I took some notes in class, and for length contraction I have the formula and then: as v --> c, L --> 0
oh wait! I forgot there was a one in the formula. So if v^2/ c^2 is just a really small number, then 1 minus that number is basically just 1. and the square root of one is 1.

So then, Lo times 1 is just Lo. So nothing would expand or contract?

and then the same thing for time. It'd just be to (time not). So would this mean that nothing was changing?

You may be overthinking it.
What happens to length and time as a massive object approaches c? What would happen to length and time if an object could somehow reach or exceed c? Do you get sensical answers?

Well, as I said earlier, as v -> c (for length contraction), L --> 0? Right? But I'm having trouble fully understanding what that means.

for time dilation, what I wrote down was: as v --> c then t --> infinity.

I understand the time dilation. Infinity is just not an answer that makes sense. But what does the L = 0 tell me?

 

[fluidistic]

I'm probably not helping the OP, but considering the speed of light as infinite isn't it what we do in classical physics? (Newtonian physics). So that there's no length contraction, there exists simultaneity, etc?

 

[Cyosis]

So if v^2/ c^2 is just a really small number, then 1 minus that number is basically just 1. and the square root of one is 1.

So then, Lo times 1 is just Lo. So nothing would expand or contract?

and then the same thing for time. It'd just be to (time not). So would this mean that nothing was changing?

This is correct.

I'm probably not helping the OP, but considering the speed of light as infinite isn't what we do in classical physics? (Newtonian physics). So that there's no length contraction, there exists simultaneity, etc?

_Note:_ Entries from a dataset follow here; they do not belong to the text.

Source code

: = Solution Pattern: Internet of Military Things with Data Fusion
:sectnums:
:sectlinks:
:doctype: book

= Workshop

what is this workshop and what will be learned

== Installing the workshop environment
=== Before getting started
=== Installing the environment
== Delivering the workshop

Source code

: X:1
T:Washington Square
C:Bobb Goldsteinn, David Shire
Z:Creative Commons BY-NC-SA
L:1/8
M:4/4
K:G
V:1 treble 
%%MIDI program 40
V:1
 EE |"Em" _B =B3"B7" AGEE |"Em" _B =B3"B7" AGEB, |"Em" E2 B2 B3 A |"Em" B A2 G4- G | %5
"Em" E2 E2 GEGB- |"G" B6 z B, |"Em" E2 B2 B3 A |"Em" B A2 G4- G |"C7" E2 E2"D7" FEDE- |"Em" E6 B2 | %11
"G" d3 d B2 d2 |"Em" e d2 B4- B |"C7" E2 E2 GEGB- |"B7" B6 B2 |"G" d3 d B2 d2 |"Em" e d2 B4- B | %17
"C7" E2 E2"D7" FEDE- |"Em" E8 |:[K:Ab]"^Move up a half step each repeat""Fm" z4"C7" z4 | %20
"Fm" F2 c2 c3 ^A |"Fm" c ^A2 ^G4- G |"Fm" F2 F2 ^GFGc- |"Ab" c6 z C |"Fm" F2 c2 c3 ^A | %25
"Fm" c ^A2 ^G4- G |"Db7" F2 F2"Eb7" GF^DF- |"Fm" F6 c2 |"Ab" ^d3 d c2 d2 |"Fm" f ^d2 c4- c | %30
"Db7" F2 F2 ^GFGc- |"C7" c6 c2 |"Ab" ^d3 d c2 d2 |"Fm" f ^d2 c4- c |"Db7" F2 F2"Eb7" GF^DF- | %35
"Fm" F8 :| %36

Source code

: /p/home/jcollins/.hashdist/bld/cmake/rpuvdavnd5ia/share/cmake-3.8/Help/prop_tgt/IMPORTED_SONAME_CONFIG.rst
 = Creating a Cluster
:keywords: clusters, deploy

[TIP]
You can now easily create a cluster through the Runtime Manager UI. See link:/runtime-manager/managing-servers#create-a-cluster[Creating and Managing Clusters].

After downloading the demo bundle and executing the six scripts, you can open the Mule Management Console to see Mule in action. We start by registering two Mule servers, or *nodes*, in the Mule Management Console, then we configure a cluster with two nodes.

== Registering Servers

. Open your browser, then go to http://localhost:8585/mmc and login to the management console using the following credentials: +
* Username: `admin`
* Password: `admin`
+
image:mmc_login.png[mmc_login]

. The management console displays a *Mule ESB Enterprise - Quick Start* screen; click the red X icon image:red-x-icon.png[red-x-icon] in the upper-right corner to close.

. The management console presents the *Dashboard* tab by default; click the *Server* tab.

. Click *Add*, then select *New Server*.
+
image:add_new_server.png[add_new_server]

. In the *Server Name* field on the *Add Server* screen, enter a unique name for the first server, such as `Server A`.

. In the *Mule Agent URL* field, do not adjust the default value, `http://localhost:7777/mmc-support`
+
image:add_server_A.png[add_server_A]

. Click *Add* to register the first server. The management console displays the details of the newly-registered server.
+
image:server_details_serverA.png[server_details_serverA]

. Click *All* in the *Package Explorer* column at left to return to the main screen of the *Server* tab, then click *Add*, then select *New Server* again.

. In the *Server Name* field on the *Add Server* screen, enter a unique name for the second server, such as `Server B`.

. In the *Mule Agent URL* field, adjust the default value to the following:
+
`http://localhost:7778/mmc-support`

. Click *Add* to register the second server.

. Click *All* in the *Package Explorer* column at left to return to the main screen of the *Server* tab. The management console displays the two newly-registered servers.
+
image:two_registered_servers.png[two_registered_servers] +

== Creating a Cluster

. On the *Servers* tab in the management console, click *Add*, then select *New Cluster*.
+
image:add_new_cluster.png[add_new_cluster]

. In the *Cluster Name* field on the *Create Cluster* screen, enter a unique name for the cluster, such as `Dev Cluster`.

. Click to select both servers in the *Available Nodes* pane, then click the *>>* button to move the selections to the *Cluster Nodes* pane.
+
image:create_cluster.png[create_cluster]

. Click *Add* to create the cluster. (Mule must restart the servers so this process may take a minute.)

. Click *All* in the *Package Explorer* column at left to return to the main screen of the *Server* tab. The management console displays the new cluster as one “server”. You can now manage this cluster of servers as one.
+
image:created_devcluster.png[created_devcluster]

There is no speed limit in classical mechanics, while there is a speed limit of c in relativistic mechanics. Therefore you would expect that if you let c go to infinity, or in other words if you do not have a speed limit, the Lorentz transformation goes to the Galilean transformation. In other words classical mechanics can be obtained from special relativity by removing the speed limit. This is what you would expect.